Contractual terms and conditions or other regulations of the supplier that deviate from these GTC shall only apply if STOELZLE has expressly acknowledged them in writing in the individual business case and only for that business transaction for which the contractual terms and conditions or other regulations of the supplier were acknowledged. If the supplier refers to its contractual terms and conditions in an offer or order confirmation, this shall expressly not lead to their applicability; rather, these GTC of STOELZLE shall apply without restriction in this case.

1.2 Persons who conclude business transactions or accept orders on behalf of the supplier shall be deemed to be authorized to accept these GTC on behalf of the supplier and to make reservations in this respect.

Data block.
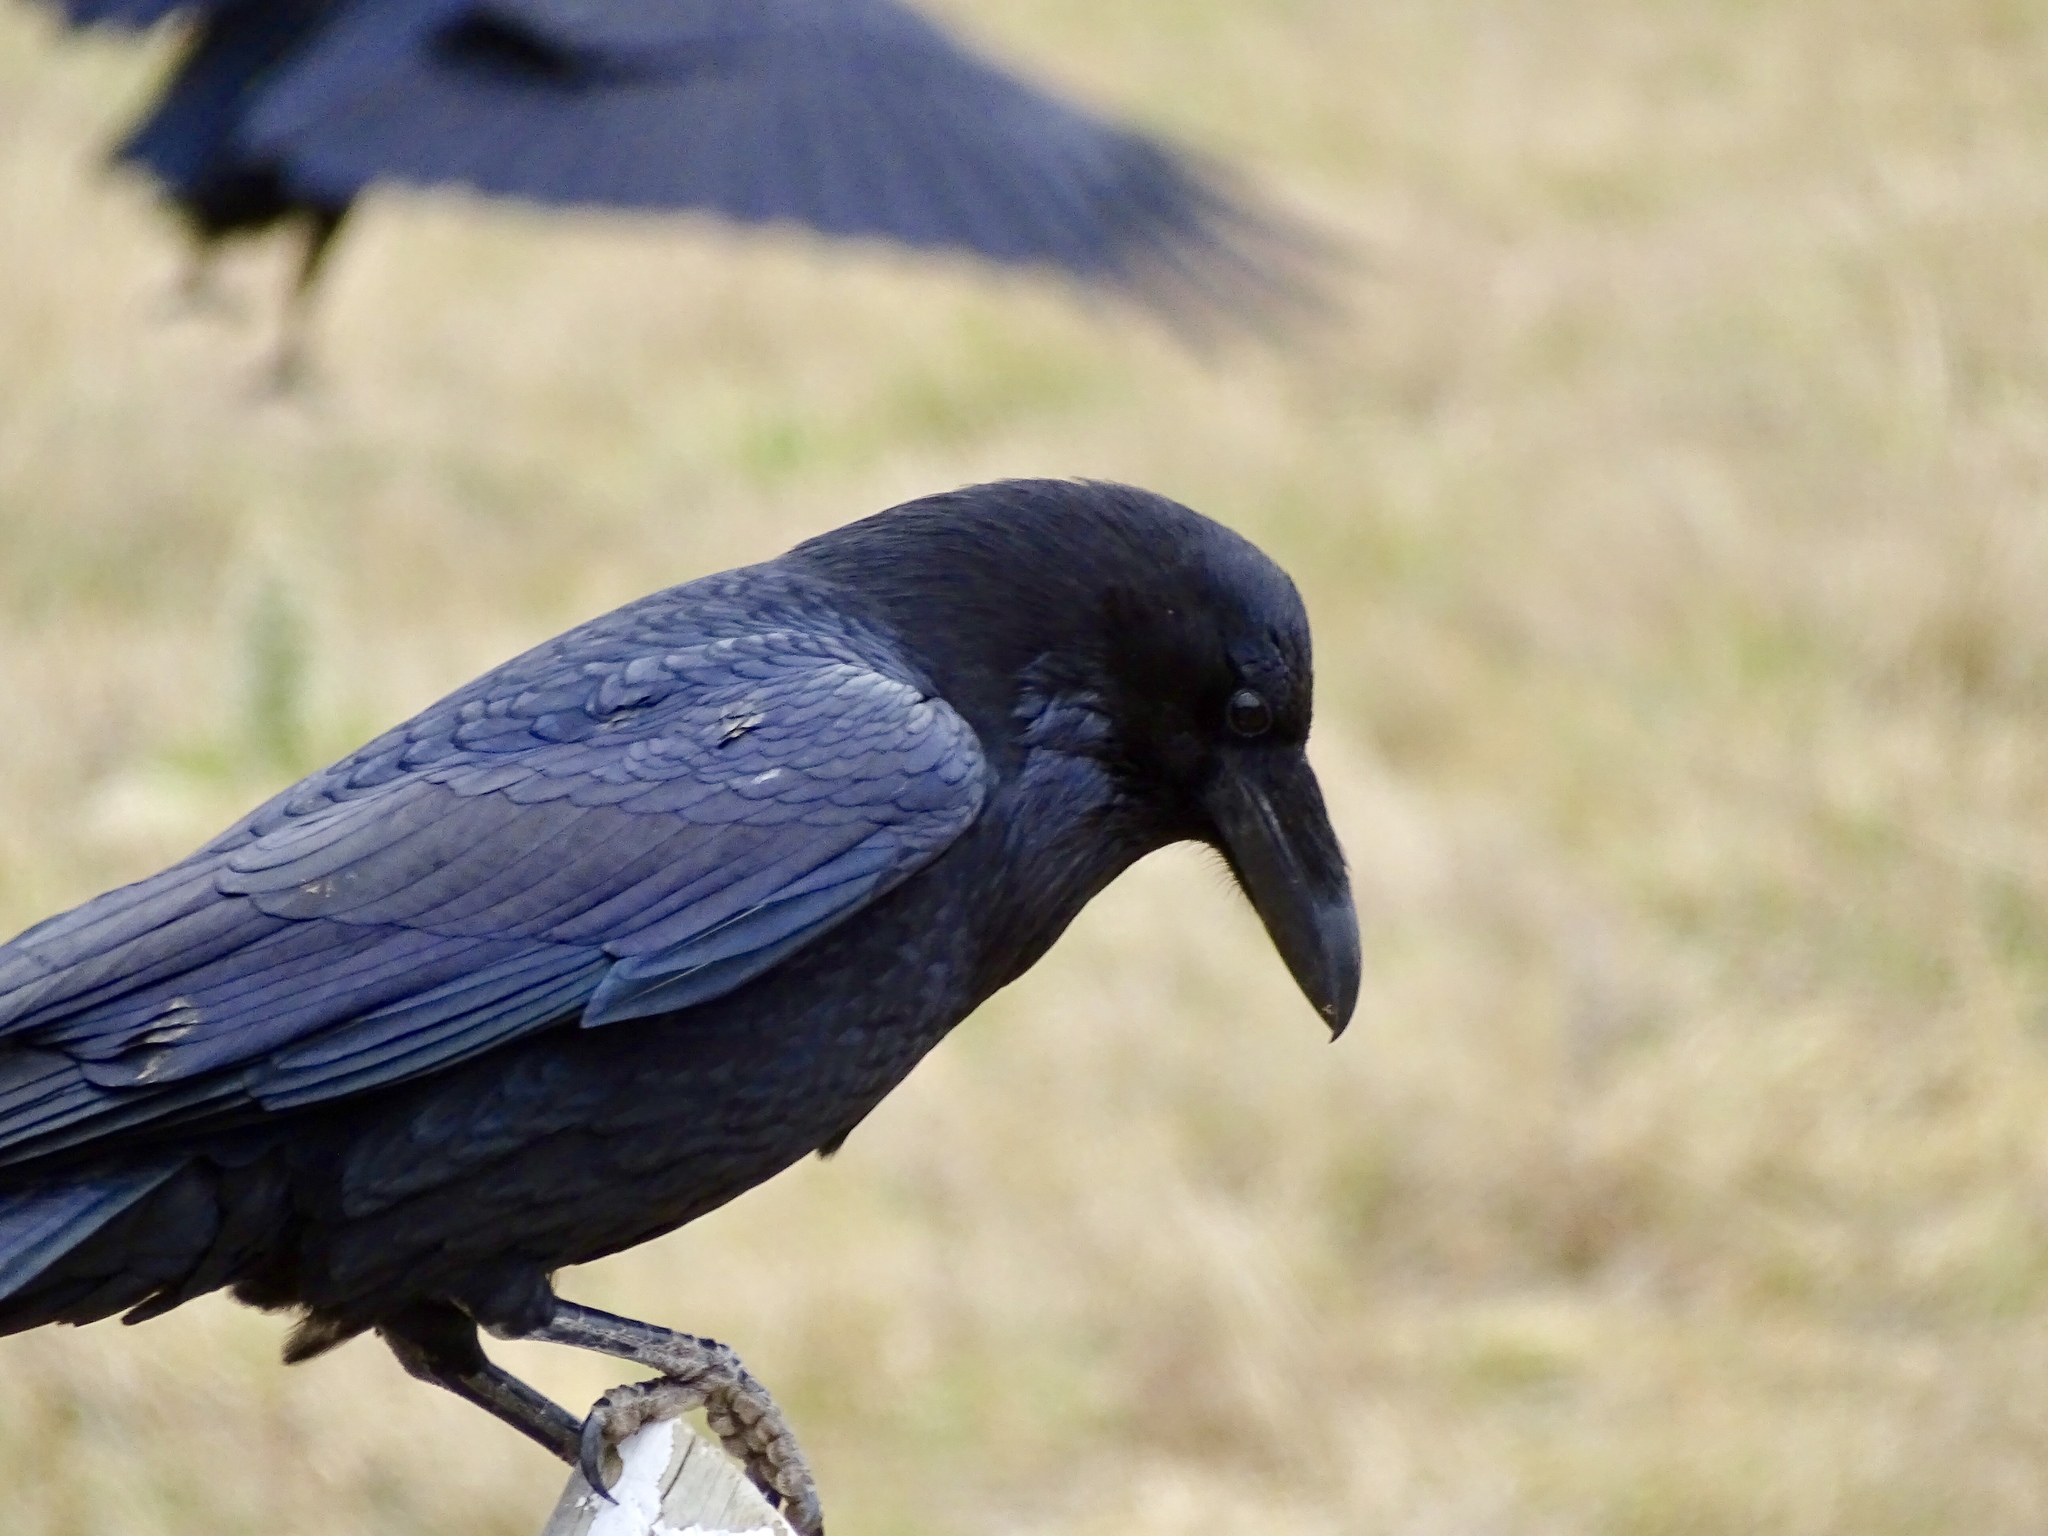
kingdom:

Set of tasks.
1. Answer these from the GTC excerpt, one line each:
(a) Who must expressly acknowledge deviating supplier terms in writing for them to apply?
(b) What happens when the supplier refers to its own terms in an offer or order confirmation?
(c) Who is deemed authorized to accept these GTC on behalf of the supplier?
2. Write out the part of the GTC excerpt starting at "1.2 Persons who" and ending at "in this respect.", substituting "objections" for "reservations".
3. In the GTC excerpt, give the word that comes right after each occurrence of "shall", in order of appearance.

Expected results.
1.
(a) STOELZLE.
(b) This expressly does not make them applicable; these GTC of STOELZLE apply without restriction instead.
(c) Persons who conclude business transactions or accept orders on behalf of the supplier.

2.
1.2 Persons who conclude business transactions or accept orders on behalf of the supplier shall be deemed to be authorized to accept these GTC on behalf of the supplier and to make objections in this respect.

3.
only
expressly
apply
be